''Family Ties'' lives on with ''Spin City''

Michael J. Fox's former ''Family Ties'' colleagues also appear in his new sitcom

If you’ve been getting a heavy Family Ties vibe off Spin City (ABC, Wednesdays, 8-8:30 p.m.) lately, you’re not the only one. As if the presence of Ties creator Gary David Goldberg and its star Michael J. Fox weren’t enough, Spin has engaged in a pair of November-sweeps stunts designed to evoke memories of the 1982-89 NBC sitcom.

First, Tracy Pollan, who played Fox’s girlfriend on Ties from 1985 to ’86 and is now his wife, guested as an ex-girlfriend of Fox’s Spin character, New York City deputy mayor Mike Flaherty. And on Nov. 19, Meredith Baxter, who played Fox’s mom on Ties, begins a two-week stint on Spin as…Mike’s mom. Conveniently unattached, she starts dating Mike’s boss, the freshly divorced Mayor Randall Winston (Barry Bostwick).

These nostalgic reunions are surefire ratings boosters — CBS’ George & Leo recently scored its biggest numbers ever with an episode that brought back 20 former costars of Bob Newhart and Judd Hirsch. Yet such gimmicks can’t hide the fact that Spin and Ties are fundamentally different sitcoms. In fact, their evolutions have been opposite: Ties started out as an ensemble sitcom with political themes and turned into a star-driven comedy with romantic themes, while Spin started out as a star-driven comedy with romantic themes and turned into an ensemble sitcom with political themes.

Ties‘ concept was simple: Hippie parents with yuppie kids. Sixties survivors Steven and Elyse Keaton (Michael Gross and Baxter) were shocked their three kids didn’t share their flower-power values: Their son Alex (Fox) was a Young Republican who slept with a photo of William F. Buckley over his bed.

The sitcom earned mediocre ratings for its first two seasons, then suddenly shot into the top 5 in 1984 when it moved onto NBC’s Thursday-night schedule (a powerhouse driven by Ties‘ lead-in, The Cosby Show). The show started to focus more on Alex’s love life — and less on his politics — after Fox became a bona fide movie star with 1985’s Back to the Future. Alex first dated Pollan’s Ellen, then moved on to Lauren, a psychology student played by a post-Springsteen video, pre-Friends Courteney Cox. Even though the Keatons added another towheaded moppet to their brood, Andrew (Brian Bonsall), Fox remained the show’s star.

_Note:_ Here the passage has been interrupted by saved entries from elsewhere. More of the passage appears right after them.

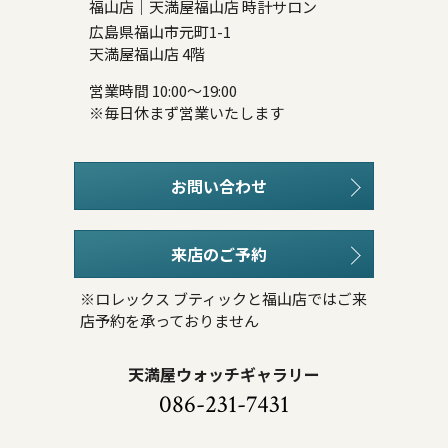
福山店｜天満屋福山店 時計サロン
広島県福山市元町1-1
天満屋福山店 4階
営業時間 10:00～19:00
※毎日休まず営業いたします
お問い合わせ
来店のご予約
※ロレックス ブティックと福山店ではご来
店予約を承っておりません
天満屋ウォッチギャラリー
086-231-7431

Apparently determined not to make the same mistake twice, Fox and Goldberg set out to make Spin a romantic star vehicle that just happened to take place in the world of politics. Mike moved in with his girlfriend (Carla Gugino) in last fall’s pilot, and the first episodes dealt more with his sexual travails than his governmental exploits.

But by concentrating on a young couple, Spin started to seem like a warmed-over Mad About You (which isn’t all that hot to begin with). At the same time, Mike’s coworkers emerged as fascinating characters, particularly Bostwick’s blithely above-it-all mayor and Michael Boatman’s gay activist Carter.